> **WHAT YOU NEED TO DO**
[1] From the footballer profile below, print the passage that begins at the words "João Paulo da Silva Gouveia Morais (born" and ends after the words "as a goalkeeper.", copying it character for character.
[2] Render this sentence from the footballer profile in Spanish: "João Paulo da Silva Gouveia Morais (born 31 August 1978 in Setúbal), known as João Paulo, is a Portuguese retired footballer who played as a goalkeeper."

> **EXTRACT**

João Paulo

Personal information
- Full name: João Paulo da Silva Gouveia Morais
- Date of birth: 31 August 1978 (age 46)
- Place of birth: Setúbal, Portugal
- Height: 1.94 m (6 ft 4+1⁄2 in)
- Position(s): Goalkeeper

Youth career
- 1986–1987: Comércio Indústria
- 1987–1988: Vitória Setúbal
- 1988–1991: Comércio Indústria
- 1991–1992: Palmelense

Senior career*
- Years: Team / Apps / (Gls)
- 1992–1994: O Grandolense
- 1994–1995: Cova Piedade
- 1995–1996: Alcacerense
- 1996–1998: União Montemor / 18 / (0)
- 1998–1999: Imortal / 11 / (0)
- 1999–2000: União Montemor
- 2000: Braga B / 11 / (0)
- 2000–2002: Atlético / 38 / (0)
- 2002–2003: Seixal / 30 / (0)
- 2003–2004: Oliveira Hospital / 46 / (0)
- 2005: Beira-Mar Monte Gordo
- 2005–2006: Madalena / 26 / (0)
- 2006–2007: Vitória Setúbal / 5 / (0)
- 2007: Foolad
- 2008: Vizela / 0 / (0)

= João Paulo (footballer, born 1978) =

Portuguese footballer

João Paulo da Silva Gouveia Morais (born 31 August 1978 in Setúbal), known as João Paulo, is a Portuguese retired footballer who played as a goalkeeper.

> **DATASET SECTION**

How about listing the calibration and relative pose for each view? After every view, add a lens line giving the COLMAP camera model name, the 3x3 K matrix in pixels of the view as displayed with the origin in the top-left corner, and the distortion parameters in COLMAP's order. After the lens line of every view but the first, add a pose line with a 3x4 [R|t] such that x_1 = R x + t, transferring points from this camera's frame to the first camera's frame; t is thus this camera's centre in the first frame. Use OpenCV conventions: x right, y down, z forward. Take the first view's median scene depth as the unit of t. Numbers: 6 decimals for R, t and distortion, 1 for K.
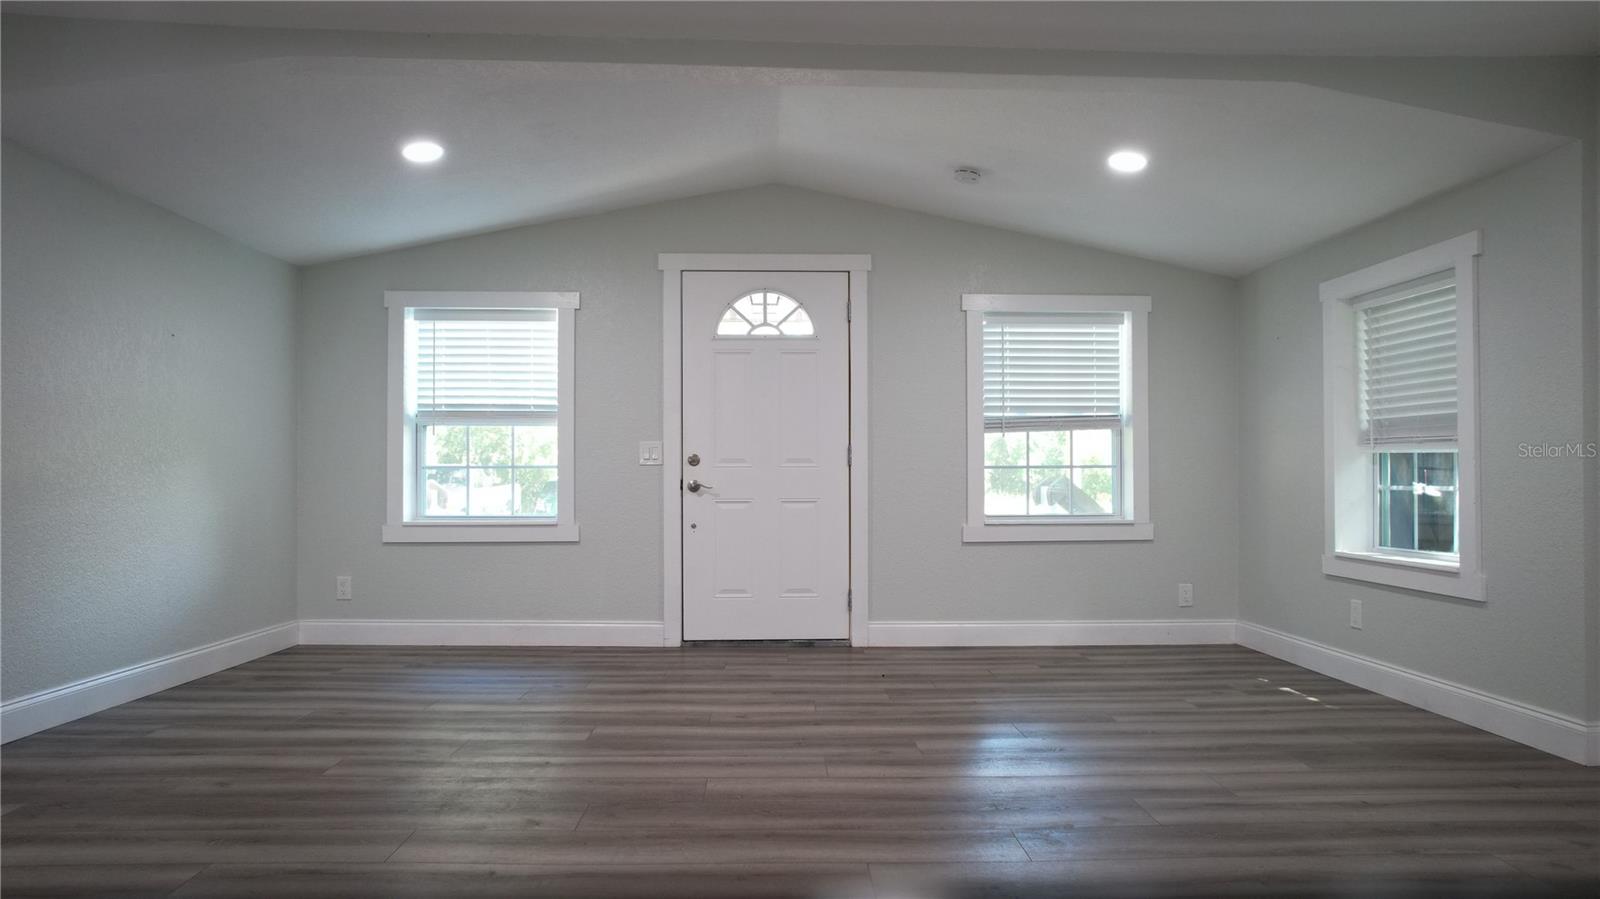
lens RADIAL K [[1012.4, 0, 806.9], [0, 1012.4, 450.1], [0, 0, 1]] dist [-0.073376, 0.053458]
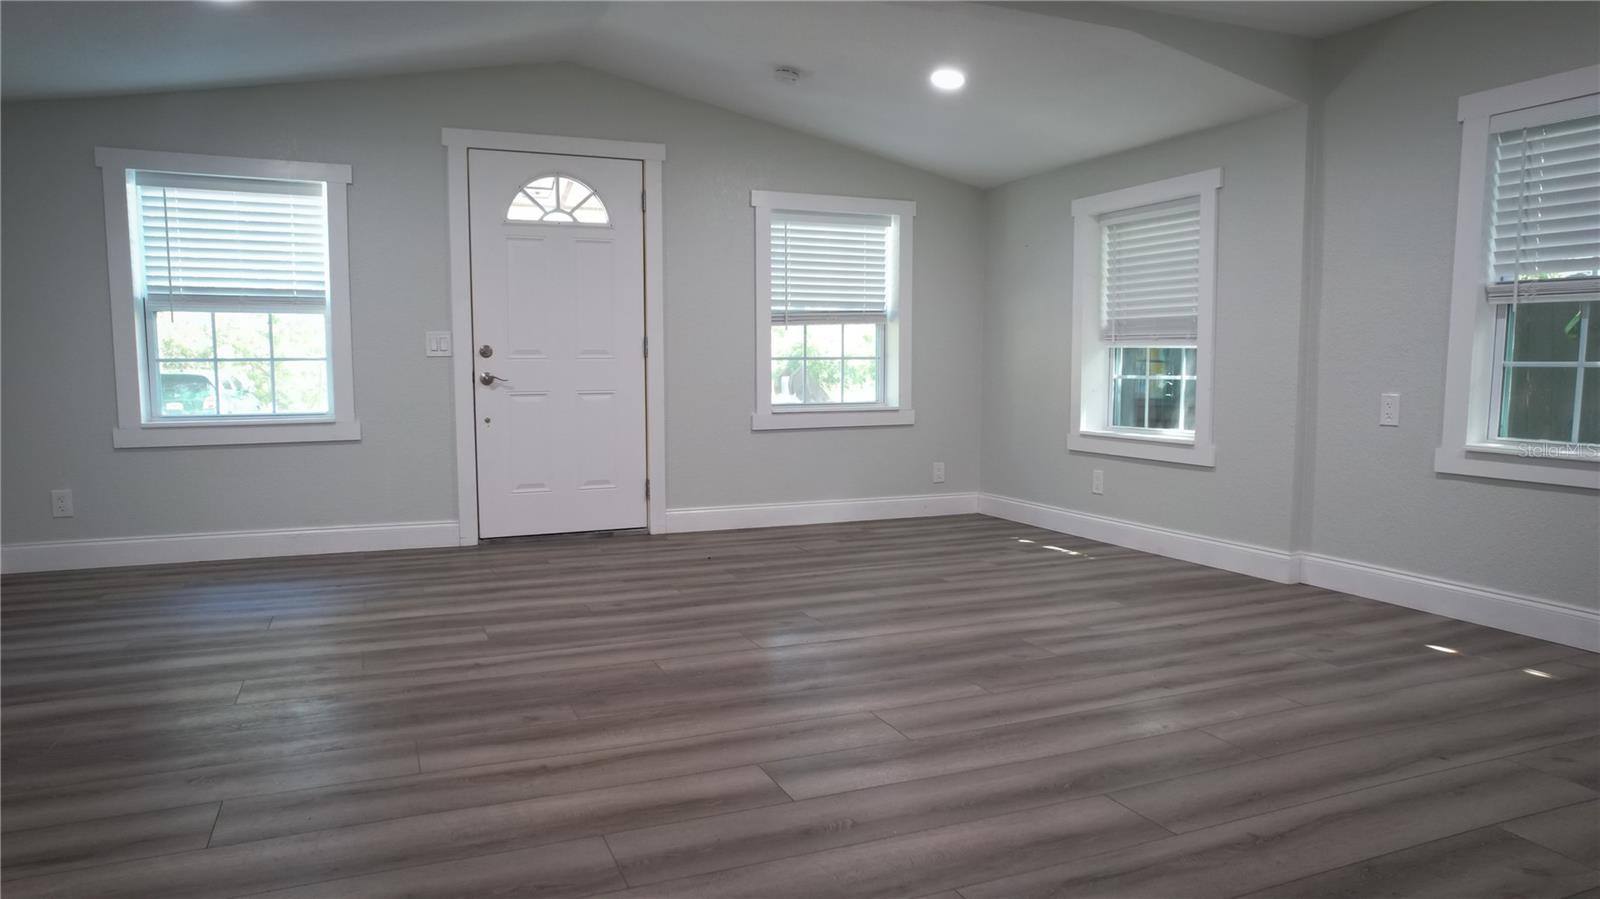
lens RADIAL K [[1012.4, 0, 806.9], [0, 1012.4, 450.1], [0, 0, 1]] dist [-0.073376, 0.053458]
pose [[0.931972, -0.031735, 0.361139, -0.176446], [-0.007262, 0.994327, 0.106119, -0.000316], [-0.362458, -0.101522, 0.926454, 0.001308]]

> **SOLUTIONS TO THE PROBLEMS**
[1]
João Paulo da Silva Gouveia Morais (born 31 August 1978 in Setúbal), known as João Paulo, is a Portuguese retired footballer who played as a goalkeeper.

[2] João Paulo da Silva Gouveia Morais (nacido el 31 de agosto de 1978 en Setúbal), conocido como João Paulo, es un futbolista portugués retirado que jugaba como portero.